- [Deskripsi Tugas]: Lanjutkan cerita asal mula Desa Tuyuhan di bawah, dimulai tepat setelah kalimat terakhir yang tertera.

- [Kutipan Teks]:
————————

Asal Mula Desa Tuyuhan Pancur Kabupaten Rembang.
Desa Tuyuhan Pancur
Cerita Rakyat dari Kecamatan Pancur Kabupaten Rembang
– Sebagian besar masyarakat di Kabupaten Rembang mungkin sudah pernah
mendengar atau mengenal nama sebuah desa bernama Tuyuhan yang terletak
di Kecamatan Pancur Kabupaten Rembang. Bahkan mungkin sebagian besar
sudah pernah masuk ke kawasan tersebut karena memang desa Tuyuhan
terkenal dengan masakan khasnya yaitu “Lontong Tuyuhan”, lalu bagaimana
asal usul nama desa Tuyuhan itu ditetapkan? Jika ingin tahu berikut
ceritanya.
Kisaran tahun 1734 datanglah seseorang
lelaki dari Lasem bernama Eyang Jumali. Eyang Jumali merupakan salah
satu keturunan Eyang Sambu yang makamnya kita ketahui berada di
lingkungan masjid agung Lasem. Adapun maksud dan tujuan Eyang Jumali
datang ke tempat yang baru, yang masih berupa hutan pada saat itu untuk
mendirikan sebuah perkampungan. Jika keinginannya telah terwujud, untuk
selanjutnya ingin medirikan tempat padepokan guna menyebarkan agama
Islam. Karena itu dalam perjalanannya setelah memperoleh sebuah tempat
yang dianggapnya cocok untuk mewujudkan cita-citanya, Eyang Jumali
segera mendirikan sebuah gubug sederhana di pinggir sungai. Dan tidak
lama kemudian Eyang Jumali sudah berhasil mengajak orang-orang sekitar
untuk diajak mempelajari ilmu agama Islam.
Rupanya upaya Eyang Jumali untuk
menyebarkan agama Islam di tempat yang baru itu tidaklah sia-sia. Dalam
kurun waktu yang tidak begitu lama telah banyak orang yang mau bergabung
dengannya. Padepokan yang semula hanya sebuah gubug itu telah mengalami
perkembangan yang sangat pesat. Tempat yang semula dianggap sebagai
tempat yang angger itu telah berubah menjadi sebuah perkampungan yang
banyak dihuni orang. Hanya saja, meski tempat yang angker telah berubah
menjadi sebuah perkampungan, keangkeran tempat itu masih belum
sepenuhnya dianggap sirna. Oleh warga yang tinggal ditempat itu, mereka
masih meyakini ada dua buah batu angker yang terletak di tengah sungai.

————————

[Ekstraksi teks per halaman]
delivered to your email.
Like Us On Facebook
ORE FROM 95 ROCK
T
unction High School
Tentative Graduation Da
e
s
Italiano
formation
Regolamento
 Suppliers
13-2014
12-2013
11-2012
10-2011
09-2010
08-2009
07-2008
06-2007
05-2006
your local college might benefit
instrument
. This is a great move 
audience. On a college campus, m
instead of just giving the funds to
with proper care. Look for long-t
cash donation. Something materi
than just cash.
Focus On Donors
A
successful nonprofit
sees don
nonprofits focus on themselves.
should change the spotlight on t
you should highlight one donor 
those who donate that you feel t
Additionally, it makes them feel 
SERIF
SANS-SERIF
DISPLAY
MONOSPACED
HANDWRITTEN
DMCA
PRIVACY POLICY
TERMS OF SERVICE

————————

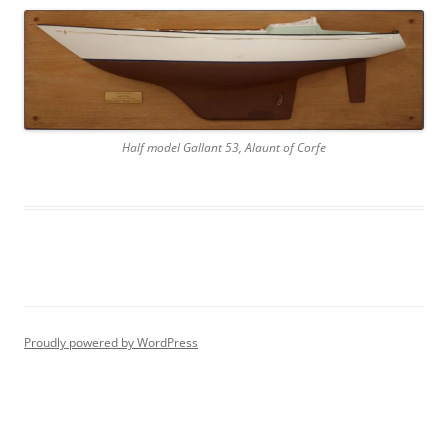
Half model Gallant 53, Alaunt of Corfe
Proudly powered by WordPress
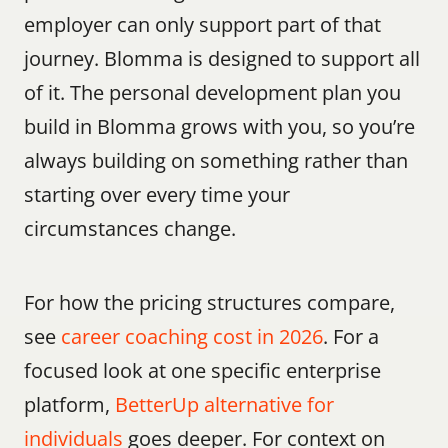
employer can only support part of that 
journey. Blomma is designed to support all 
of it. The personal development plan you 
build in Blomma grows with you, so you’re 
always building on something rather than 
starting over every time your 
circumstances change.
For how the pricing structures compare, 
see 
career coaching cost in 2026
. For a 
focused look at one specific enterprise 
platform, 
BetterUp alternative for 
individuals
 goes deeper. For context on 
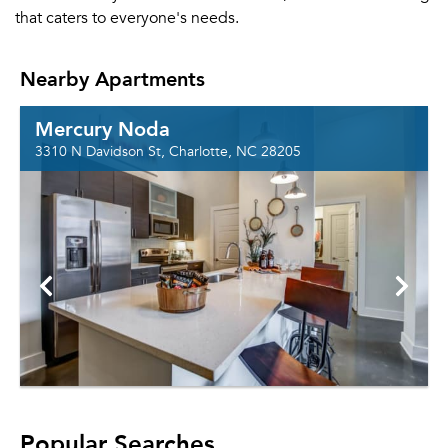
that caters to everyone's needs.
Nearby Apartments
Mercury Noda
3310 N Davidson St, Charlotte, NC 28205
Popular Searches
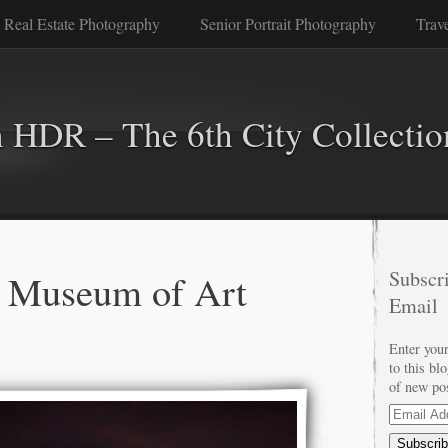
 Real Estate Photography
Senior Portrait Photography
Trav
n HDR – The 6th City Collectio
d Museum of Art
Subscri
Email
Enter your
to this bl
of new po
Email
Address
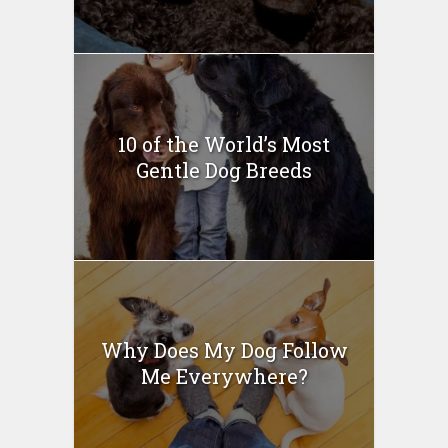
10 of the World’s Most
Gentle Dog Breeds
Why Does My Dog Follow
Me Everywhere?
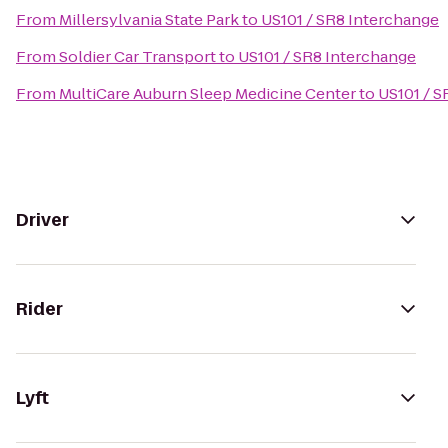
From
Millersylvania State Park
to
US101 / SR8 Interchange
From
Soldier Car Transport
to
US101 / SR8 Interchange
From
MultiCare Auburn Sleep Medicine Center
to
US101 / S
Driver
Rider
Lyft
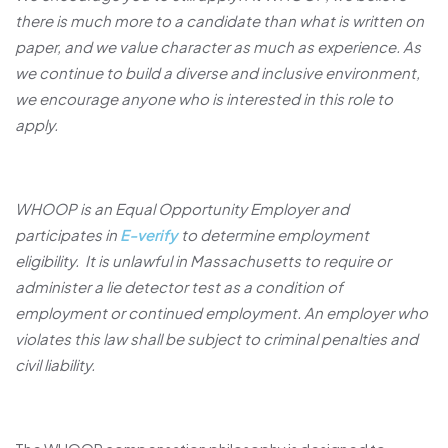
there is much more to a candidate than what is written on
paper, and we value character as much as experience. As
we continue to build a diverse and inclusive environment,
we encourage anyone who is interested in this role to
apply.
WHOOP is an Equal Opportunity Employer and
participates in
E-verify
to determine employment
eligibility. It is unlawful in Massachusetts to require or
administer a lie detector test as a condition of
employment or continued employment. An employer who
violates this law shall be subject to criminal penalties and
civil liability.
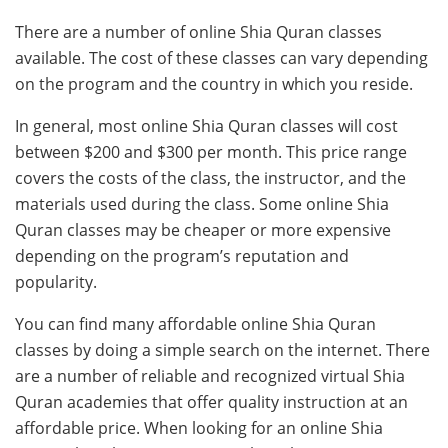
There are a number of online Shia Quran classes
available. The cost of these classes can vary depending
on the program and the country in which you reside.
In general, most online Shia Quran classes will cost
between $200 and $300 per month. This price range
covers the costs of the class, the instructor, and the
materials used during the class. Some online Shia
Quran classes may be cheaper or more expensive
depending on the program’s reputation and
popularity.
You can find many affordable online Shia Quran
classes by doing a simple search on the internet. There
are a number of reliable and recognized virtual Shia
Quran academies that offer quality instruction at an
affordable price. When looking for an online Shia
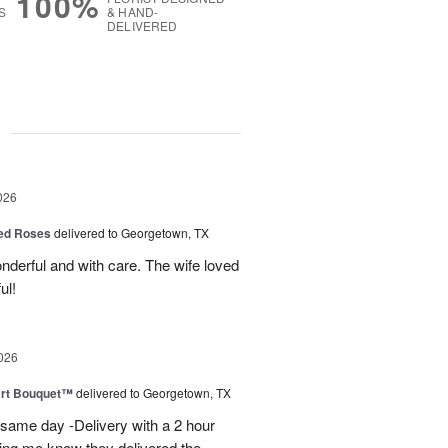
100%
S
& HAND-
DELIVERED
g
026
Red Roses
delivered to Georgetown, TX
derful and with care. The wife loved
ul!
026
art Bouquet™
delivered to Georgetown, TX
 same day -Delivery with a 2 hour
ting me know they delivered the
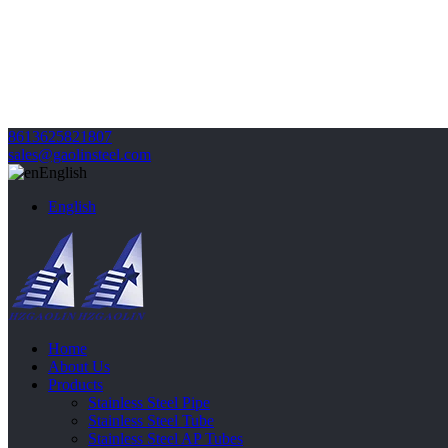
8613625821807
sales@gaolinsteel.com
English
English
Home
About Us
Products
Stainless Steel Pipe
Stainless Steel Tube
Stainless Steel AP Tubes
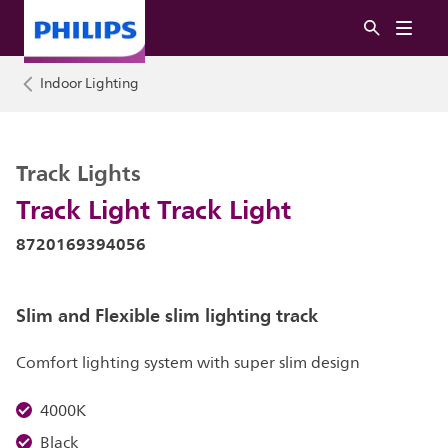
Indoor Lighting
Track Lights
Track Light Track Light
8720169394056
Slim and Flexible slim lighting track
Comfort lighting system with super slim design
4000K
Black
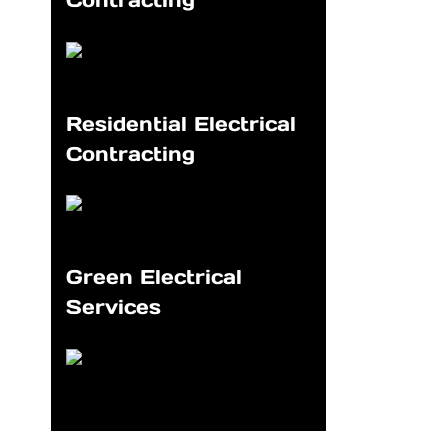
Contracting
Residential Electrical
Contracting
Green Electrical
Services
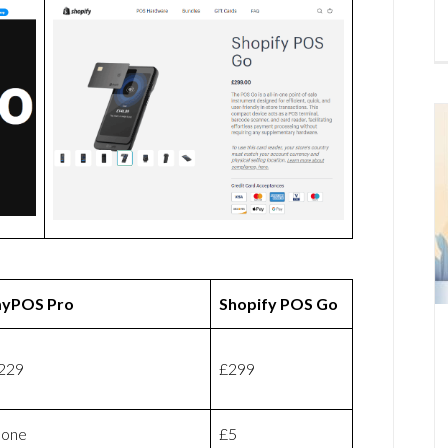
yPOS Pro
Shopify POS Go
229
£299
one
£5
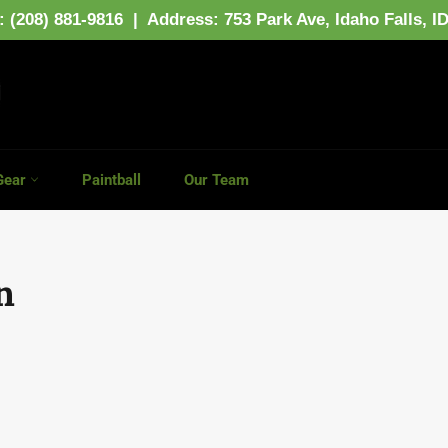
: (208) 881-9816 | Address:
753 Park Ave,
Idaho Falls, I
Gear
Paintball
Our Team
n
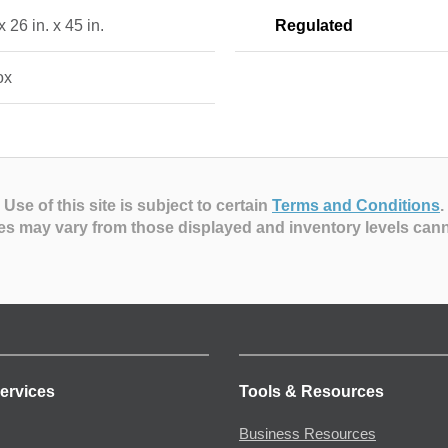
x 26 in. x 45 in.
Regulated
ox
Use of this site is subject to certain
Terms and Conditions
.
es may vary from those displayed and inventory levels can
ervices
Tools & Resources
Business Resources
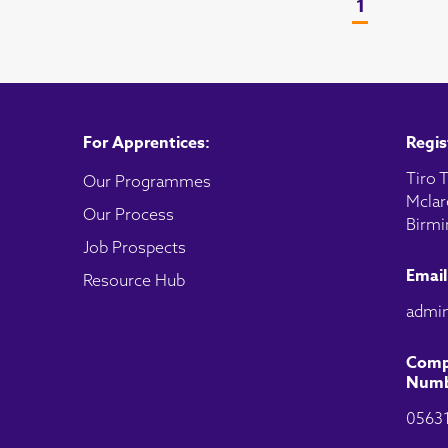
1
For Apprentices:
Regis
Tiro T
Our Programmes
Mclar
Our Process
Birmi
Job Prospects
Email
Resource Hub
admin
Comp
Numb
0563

————————

- [Penyelesaian Latihan]:
Melihat kenyataan itu, untuk menghapus
keyakinan para pengikutnya bahwa dua buah batu yang terdapat di tengah
sungai itu memiliki keangkeran yang luar biasa, Eyang Jumali mempunyai
kiat yang unik. Karena memang rumah Eyang Jumali berada di tepi sungai,
oleh Eyang Jumali dua buah batu yang dianggap angker itu dijadikan
tempat berbuang hajat. Dengan kata lain dua buah batu tersebut oleh
Eyang Jumali dijadikan tempat untuk hajat besar dan kencing. Dalam
bahasa jawanya “Watu kanggo panggonan wuyuhan”. Setiap hari
Eyang Jumali membuang hajatnya di 2 batu tersebut, baik hajat besar
maupun hajat kecil selalu berada di atas dua buah batu yang dianggap
angker di tengah sungai tersebut.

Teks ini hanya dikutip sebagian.